++++ Supplied records ++++

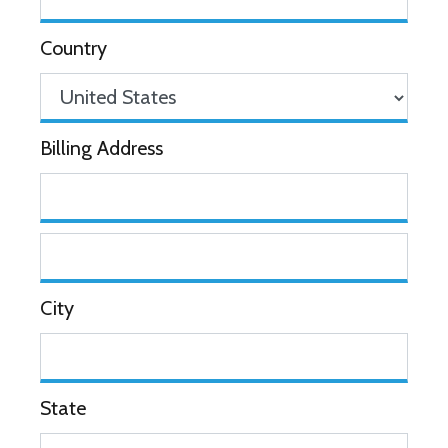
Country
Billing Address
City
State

++++
++++ Supplied records ++++

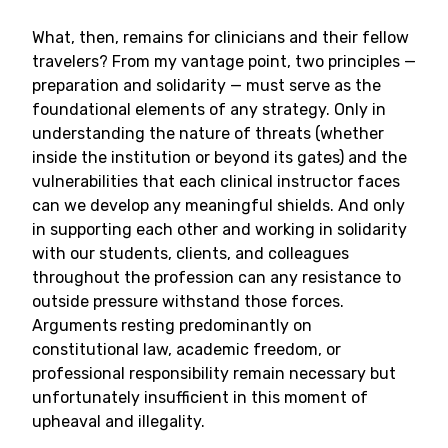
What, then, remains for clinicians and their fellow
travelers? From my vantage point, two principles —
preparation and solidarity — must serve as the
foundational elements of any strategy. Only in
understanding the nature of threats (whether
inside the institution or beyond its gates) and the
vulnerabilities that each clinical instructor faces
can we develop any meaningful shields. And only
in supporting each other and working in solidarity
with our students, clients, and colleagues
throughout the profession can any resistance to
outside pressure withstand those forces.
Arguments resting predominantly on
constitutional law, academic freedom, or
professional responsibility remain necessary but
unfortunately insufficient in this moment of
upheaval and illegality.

++++

**Directive:** Out of the listing above, reproduce exactly the lines from the one with "preparation and solidarity" up to and including the one with "upheaval and illegality.".

**Answer space:**
preparation and solidarity — must serve as the
foundational elements of any strategy. Only in
understanding the nature of threats (whether
inside the institution or beyond its gates) and the
vulnerabilities that each clinical instructor faces
can we develop any meaningful shields. And only
in supporting each other and working in solidarity
with our students, clients, and colleagues
throughout the profession can any resistance to
outside pressure withstand those forces.
Arguments resting predominantly on
constitutional law, academic freedom, or
professional responsibility remain necessary but
unfortunately insufficient in this moment of
upheaval and illegality.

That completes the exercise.